▶ [Study text]

The program ShelXle is a graphical user interface for the structure refinement program SHELXL. ShelXle combines an editor with syntax highlighting for the SHELXL-associated .ins (input) and .res (output) files with an interactive graphical display for visualization of a three-dimensional structure including the electron density (Fo) and difference density (Fo-Fc) maps.

== Overview ==

ShelXle can display electron density maps like the macromolecular program Coot but is more intended for smaller molecules.
A number of excellent graphical user interfaces (GUIs) exist for small molecule crystal structure refinement with SHELX (e.g., WINGX, Olex2, XSEED, PLATON and SYSTEM-S, and the Bruker programs XP and XSHELL)

ShelXle is free software, distributed under the GNU LGPL. It is available from the ShelXle website or from SourceForge. Binaries are available for Windows, macOS and the Linux distributions SuSE, Debian and Ubuntu as well as Arch via the AUR.
The Windows binary is distributed with the NSIS Installer.

== Features ==

- Editor featuring syntax highlighting and code completion for the SHELX instructions.
- Clicking on an atom in the structure view sets the text cursor to the line that contains this atom.
- Locating atoms in structure view from the editor.
- Rename mode with support of residues and disordered parts and free variables.

== Program architecture ==

ShelXle uses the Qt (framework). It is written entirely in C++ and does not use any scripting language. For the refinement it calls the external binary of SHELXL which might also be SHELXH, SHELXLMP from George M. Sheldrick or XL from Bruker.

== SHELX ==

SHELX is developed by George M. Sheldrick since the late 1960s. Important releases are SHELX76 and SHELX97. It is still developed but releases are usually after ten years of testing.
Academic users can download the SHELX programs freely after registration.

▶ [Recorded data]
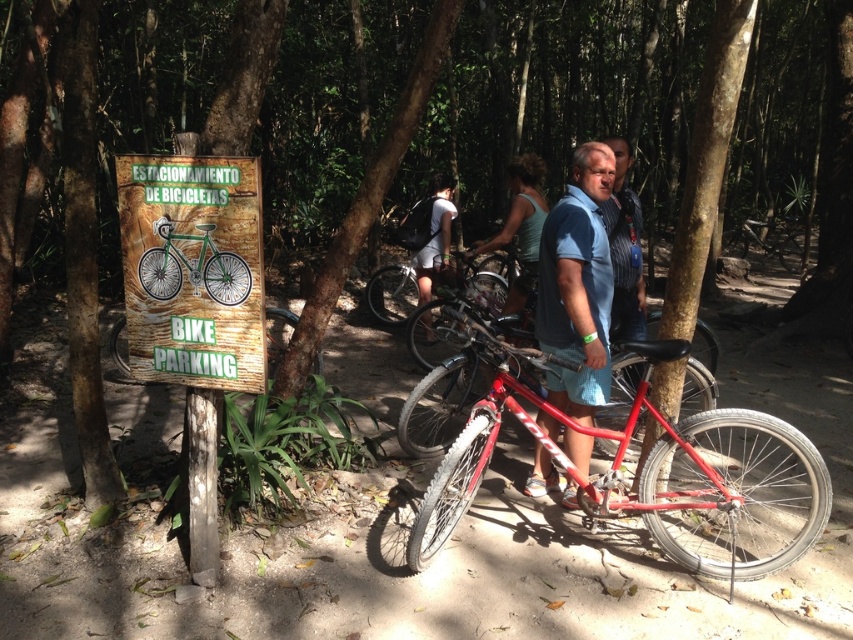
Based on the photo, you are a delivery person who needs to load a green matte bicycle at left and a matte green tank top at center into a small delivery van. The van has limited space. Based on the scene, which item should you load first to maximize space efficiency?

The green matte bicycle at left occupies less space than the matte green tank top at center, so you should load the matte green tank top at center first to leave more room for the smaller item later.

You are a delivery person trying to find the bike parking area. You see a sign on the left side of the frame indicating the parking area. There is also a metallic blue shirt at center. Which object is closer to the sign on the left?

The metallic blue shirt at center is located at point (x=579, y=280), which is further from the sign on the left compared to the red bicycle leaning against the tree trunk. Therefore, the red bicycle is closer to the sign on the left.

▶ [Aim of the exercise] Copy the passage from the ShelXle text that begins with the words "ShelXle uses the" and stops after the words "XL from Bruker.".

▶ [Response to the task]
ShelXle uses the Qt (framework). It is written entirely in C++ and does not use any scripting language. For the refinement it calls the external binary of SHELXL which might also be SHELXH, SHELXLMP from George M. Sheldrick or XL from Bruker.